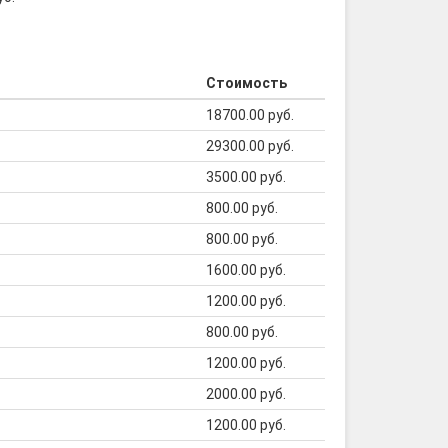
Стоимость
18700.00 руб.
29300.00 руб.
3500.00 руб.
800.00 руб.
800.00 руб.
1600.00 руб.
1200.00 руб.
800.00 руб.
1200.00 руб.
2000.00 руб.
1200.00 руб.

About this task
Could you copy every record exactly, without the pictures?

Answer for this exercise
Стоимость
18700.00 руб.
29300.00 руб.
3500.00 руб.
800.00 руб.
800.00 руб.
1600.00 руб.
1200.00 руб.
800.00 руб.
1200.00 руб.
2000.00 руб.
1200.00 руб.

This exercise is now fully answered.